Jason and I are planning on trying for a baby in three years time and I'm not allowing any leeway for bullshit in my life anymore.  I don't just have myself to think about anymore, but my future child.  Jason and I are going to put away as much money as we possibly can from now all the way until the next three years in preparation of having this baby.  I will do a separate post regarding our plans to have a baby because this post is filled with a lot of negativity and Jason and I's plans to have a baby shouldn't even share the same blog post such as this one that is filled with negativity. 
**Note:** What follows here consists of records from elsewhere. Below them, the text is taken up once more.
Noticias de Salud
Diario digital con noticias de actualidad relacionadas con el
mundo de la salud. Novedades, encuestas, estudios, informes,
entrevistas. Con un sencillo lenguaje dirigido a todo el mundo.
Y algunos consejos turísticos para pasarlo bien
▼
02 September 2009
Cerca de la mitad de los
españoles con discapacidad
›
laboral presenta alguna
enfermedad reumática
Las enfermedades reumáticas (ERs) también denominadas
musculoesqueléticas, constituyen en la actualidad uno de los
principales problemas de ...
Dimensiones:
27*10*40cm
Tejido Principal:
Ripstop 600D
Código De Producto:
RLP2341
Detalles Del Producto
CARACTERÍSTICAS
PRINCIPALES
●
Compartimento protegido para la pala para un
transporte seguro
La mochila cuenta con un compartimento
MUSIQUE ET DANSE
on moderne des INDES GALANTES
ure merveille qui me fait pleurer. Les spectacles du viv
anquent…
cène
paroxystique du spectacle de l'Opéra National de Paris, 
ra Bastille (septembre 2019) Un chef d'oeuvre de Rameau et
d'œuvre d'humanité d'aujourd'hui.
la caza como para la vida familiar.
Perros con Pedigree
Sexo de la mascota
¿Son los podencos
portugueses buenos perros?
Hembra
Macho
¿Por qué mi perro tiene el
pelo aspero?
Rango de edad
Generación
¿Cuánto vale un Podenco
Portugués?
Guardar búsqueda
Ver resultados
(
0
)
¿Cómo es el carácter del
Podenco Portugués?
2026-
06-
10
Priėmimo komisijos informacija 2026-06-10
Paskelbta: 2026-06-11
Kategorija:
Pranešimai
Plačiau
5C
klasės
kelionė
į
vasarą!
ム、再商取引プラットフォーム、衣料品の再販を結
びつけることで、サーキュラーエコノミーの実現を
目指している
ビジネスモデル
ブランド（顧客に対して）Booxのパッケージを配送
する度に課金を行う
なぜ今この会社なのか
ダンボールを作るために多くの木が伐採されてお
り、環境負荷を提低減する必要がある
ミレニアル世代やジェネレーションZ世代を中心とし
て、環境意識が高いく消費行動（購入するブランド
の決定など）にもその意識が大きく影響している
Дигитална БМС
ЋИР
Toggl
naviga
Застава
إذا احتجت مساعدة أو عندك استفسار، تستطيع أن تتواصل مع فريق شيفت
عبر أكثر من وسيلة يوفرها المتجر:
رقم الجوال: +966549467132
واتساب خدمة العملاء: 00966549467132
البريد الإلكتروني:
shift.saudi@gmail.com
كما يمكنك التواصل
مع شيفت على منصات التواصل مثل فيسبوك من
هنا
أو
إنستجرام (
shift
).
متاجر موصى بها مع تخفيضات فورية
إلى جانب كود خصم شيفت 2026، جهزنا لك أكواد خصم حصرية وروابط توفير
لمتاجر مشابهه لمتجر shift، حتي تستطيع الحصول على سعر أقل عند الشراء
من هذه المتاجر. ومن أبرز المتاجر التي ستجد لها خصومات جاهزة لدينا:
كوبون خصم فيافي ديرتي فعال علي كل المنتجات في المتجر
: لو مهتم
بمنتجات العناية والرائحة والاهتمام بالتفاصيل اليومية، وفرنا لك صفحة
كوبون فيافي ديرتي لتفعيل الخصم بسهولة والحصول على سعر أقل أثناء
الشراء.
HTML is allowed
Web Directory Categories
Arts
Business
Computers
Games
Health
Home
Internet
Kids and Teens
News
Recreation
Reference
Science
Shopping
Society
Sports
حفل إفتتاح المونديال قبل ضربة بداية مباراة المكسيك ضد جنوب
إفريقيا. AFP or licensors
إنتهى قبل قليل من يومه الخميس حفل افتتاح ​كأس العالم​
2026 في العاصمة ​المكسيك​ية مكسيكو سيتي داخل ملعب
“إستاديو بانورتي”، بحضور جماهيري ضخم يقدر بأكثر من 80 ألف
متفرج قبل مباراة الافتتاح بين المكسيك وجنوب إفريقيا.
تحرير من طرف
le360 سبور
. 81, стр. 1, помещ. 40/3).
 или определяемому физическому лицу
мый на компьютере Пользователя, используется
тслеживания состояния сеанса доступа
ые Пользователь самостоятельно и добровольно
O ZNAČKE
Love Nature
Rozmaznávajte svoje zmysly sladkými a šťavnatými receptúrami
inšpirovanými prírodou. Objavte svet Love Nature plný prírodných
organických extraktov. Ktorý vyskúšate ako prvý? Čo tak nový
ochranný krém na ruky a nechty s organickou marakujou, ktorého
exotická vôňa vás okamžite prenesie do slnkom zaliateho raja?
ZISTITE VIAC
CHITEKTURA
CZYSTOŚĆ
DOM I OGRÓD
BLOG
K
I'm feeling better at least, but I'm not doing anything until after Wednesday.  I'm using my two days off to sleep and get rest.  I hope you all having a wonderful and safe New Years Eve and Day.  I know I will have a safe one because I will be working... \o/

Saturday, December 9, 2017

FIRST SNOW OF THE WINTER!

It's not even officially winter yet until December 21st and we have already had our first snow fall of the winter.  Personally, I'm not surprised in the slightest as we have had an unusually cold fall.  I had a feeling that we were going to see snow this year.  I mean, over the course of these past two days, it's been enough to just make an appearance and be pretty without all the mess which was nice.  Our cat's have seen many winters, but I wasn't sure if Rebel had seen snow yet, so we took him out this morning for a little bit and this was his reaction...




So as you can tell, he wasn't very impressed and wanted back in the house...haha!

But this was our pretty snow fall...


Pretty enough, but didn't stick which is fine by me.  I'm trying to get into the Christmas mood, but it's just hard for me this year as I'm going through a lot of changes and some of those changes are very difficult.  This was me trying to be festive for my ladies the other night when we took them to a Christmas party...


I tried at least...

This is my ladies Christmas tree and their decorations...


I had class yesterday for two and a half hours and then I had to work from 4pm to 12am, so it was a long day.  My human resource lady came into the class to ask me a question and I had asked her if at some point, she could go into detail with me about how the maternity leave works and such for the future, so I know how I need to prepare in the future and my instructor almost choked on her brownie because she thought I was pregnant.  Nooope, not pregnant yet...

But I have to go into work an hour early tonight because we're taking the girls to a Christmas show up in Greenville for 5:30pm.  I'm kind of nervous to drive the bus on the interstate, but I do have to start getting use to it because my job will require it sometimes.

Other than that, not much going on.  I've just been really tired as of late.

I hope you all have a safe weekend! 

Thursday, December 7, 2017

BABY FEVER!


If anyone has known me from my late teenage life to now then they know how dead set I was on not having children.  I'm going to be completely honest - I had the same fear that I think crosses most women's minds which is the pain you go through during labor.  My opinion of having children was a very shallow one, but none the less, it was an opinion.  Personally, (and it might sound harsh) I thought they were money wasting, time stealing, snot nosed little demonic spawns of Satan.  I know...again, harsh.  I liked the thought of being able to do what I want, when I want.  I like my undisturbed sleep, having my money to myself other than paying bills, my free time, being able to do things and not have to worry about what to do with a child and the list goes on.

Yes, all of my reasons were pretty selfish - I'll be the first one to admit that.  But what's even more selfish is knowing you're not ready to have a child(ren) and do so because you believe that it's what's expected of you by society or that your nagging (but lovely) future mother-in-law wants you to give her grandchildren.  It's your body, your life and no one else's decision but you and your partners.  It's not a decision to make lightly even though a lot of people seem to make that decision like it's nothing and it's becoming more and more common in today's society that little to no decision is actually made when it comes to bringing a baby into this chaotic world.